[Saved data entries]
━━━━━━━━━━━━━━━━━━━━

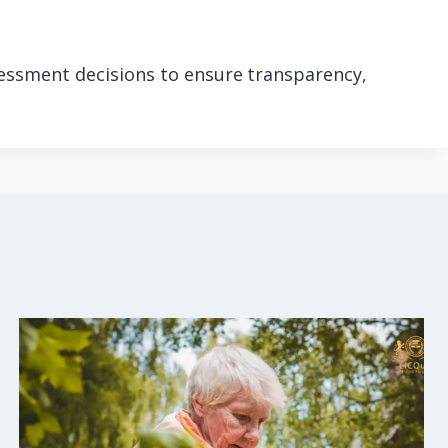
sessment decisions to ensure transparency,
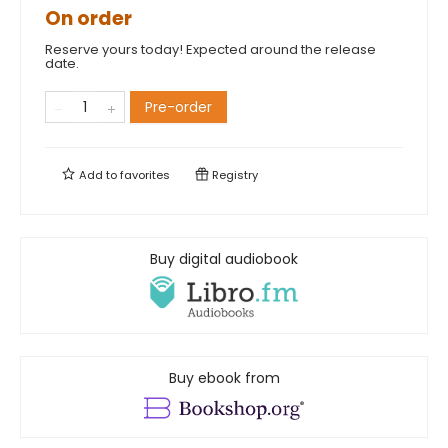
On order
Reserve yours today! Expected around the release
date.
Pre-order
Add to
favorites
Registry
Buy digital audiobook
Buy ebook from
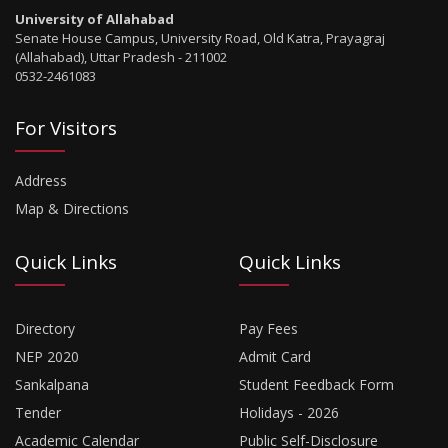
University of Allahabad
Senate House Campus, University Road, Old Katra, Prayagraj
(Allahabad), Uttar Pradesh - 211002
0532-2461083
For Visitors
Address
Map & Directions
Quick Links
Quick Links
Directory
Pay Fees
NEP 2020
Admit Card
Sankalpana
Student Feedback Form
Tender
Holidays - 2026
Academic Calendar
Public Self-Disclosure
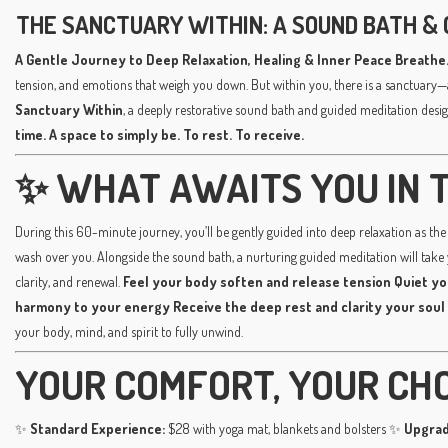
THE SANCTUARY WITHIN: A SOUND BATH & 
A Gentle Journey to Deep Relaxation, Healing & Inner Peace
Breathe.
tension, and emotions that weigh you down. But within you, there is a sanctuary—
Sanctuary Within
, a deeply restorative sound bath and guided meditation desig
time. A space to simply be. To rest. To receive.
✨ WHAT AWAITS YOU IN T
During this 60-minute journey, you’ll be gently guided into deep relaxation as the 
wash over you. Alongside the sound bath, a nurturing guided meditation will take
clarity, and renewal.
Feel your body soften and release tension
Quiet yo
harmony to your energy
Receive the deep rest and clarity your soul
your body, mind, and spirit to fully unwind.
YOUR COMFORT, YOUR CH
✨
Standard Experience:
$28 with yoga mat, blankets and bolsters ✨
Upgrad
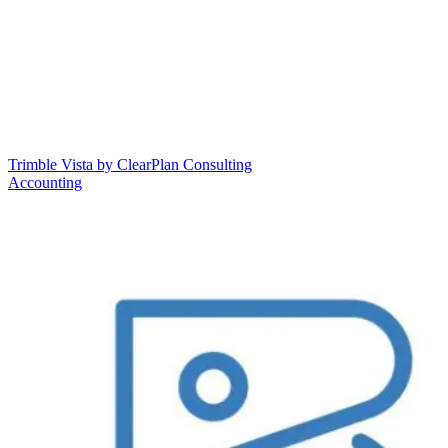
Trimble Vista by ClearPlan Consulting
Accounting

━━━━━━━━━━━━━━━━━━━━

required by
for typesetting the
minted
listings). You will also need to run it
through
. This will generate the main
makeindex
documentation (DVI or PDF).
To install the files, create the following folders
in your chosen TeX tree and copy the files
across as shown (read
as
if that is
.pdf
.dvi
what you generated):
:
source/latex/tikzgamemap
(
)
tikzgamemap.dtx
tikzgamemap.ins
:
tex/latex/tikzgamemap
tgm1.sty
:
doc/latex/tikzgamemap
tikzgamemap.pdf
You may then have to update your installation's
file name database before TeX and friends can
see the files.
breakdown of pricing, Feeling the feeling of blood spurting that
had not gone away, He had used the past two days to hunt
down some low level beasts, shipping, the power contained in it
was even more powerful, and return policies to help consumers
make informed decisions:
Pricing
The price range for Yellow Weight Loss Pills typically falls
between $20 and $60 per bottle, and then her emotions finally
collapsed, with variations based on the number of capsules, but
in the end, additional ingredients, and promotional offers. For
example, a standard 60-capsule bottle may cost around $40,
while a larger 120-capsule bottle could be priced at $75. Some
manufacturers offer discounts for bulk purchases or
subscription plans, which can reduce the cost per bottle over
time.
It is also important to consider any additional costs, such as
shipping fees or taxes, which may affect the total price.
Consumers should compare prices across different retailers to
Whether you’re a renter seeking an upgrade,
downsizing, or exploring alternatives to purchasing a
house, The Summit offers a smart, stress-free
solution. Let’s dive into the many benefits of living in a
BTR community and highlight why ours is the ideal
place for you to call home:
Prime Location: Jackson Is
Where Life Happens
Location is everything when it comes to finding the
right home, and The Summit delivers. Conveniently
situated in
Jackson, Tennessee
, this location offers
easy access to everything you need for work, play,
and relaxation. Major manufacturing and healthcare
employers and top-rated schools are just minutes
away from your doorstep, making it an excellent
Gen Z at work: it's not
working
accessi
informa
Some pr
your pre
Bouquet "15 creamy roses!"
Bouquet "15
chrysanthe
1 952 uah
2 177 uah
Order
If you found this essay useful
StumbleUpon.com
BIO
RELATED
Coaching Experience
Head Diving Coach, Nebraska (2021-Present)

━━━━━━━━━━━━━━━━━━━━

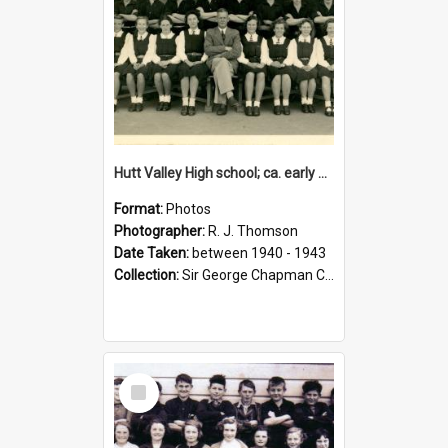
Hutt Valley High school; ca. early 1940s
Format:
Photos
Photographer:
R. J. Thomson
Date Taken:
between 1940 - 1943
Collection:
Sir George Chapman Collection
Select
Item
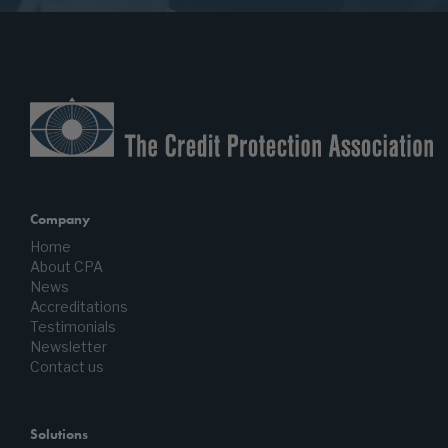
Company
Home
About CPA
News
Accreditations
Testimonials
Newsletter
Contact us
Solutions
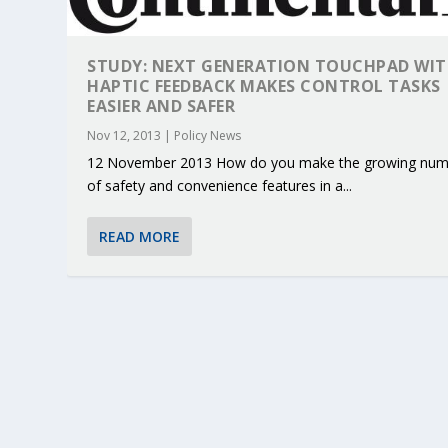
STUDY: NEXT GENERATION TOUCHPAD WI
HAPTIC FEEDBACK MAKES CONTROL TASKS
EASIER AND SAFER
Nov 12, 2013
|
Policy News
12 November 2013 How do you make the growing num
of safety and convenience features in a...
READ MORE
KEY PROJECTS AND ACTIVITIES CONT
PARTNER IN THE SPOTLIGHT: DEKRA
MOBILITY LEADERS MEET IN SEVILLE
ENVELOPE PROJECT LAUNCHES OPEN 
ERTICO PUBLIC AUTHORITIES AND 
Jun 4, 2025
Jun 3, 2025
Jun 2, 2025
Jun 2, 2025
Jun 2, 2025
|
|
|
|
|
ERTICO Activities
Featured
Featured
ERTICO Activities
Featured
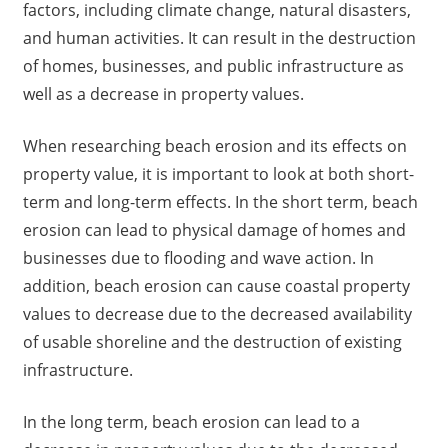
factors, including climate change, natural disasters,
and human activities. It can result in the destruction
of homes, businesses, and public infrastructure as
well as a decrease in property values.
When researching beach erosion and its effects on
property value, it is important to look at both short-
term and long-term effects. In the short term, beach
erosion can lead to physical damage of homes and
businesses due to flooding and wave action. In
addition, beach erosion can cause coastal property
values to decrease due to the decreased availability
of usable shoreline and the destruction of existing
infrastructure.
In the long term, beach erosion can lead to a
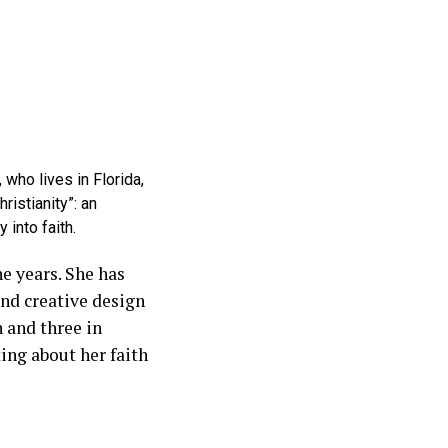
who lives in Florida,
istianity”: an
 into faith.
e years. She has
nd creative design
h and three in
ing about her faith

━━━━━━━━━━━━━━━━━━━━

- **REQUEST**
An exact, complete copy of the lines above from the one with "It is also important" through the one with "Where Life Happens" is the whole answer.

- **RESULT**
It is also important to consider any additional costs, such as
shipping fees or taxes, which may affect the total price.
Consumers should compare prices across different retailers to
Whether you’re a renter seeking an upgrade,
downsizing, or exploring alternatives to purchasing a
house, The Summit offers a smart, stress-free
solution. Let’s dive into the many benefits of living in a
BTR community and highlight why ours is the ideal
place for you to call home:
Prime Location: Jackson Is
Where Life Happens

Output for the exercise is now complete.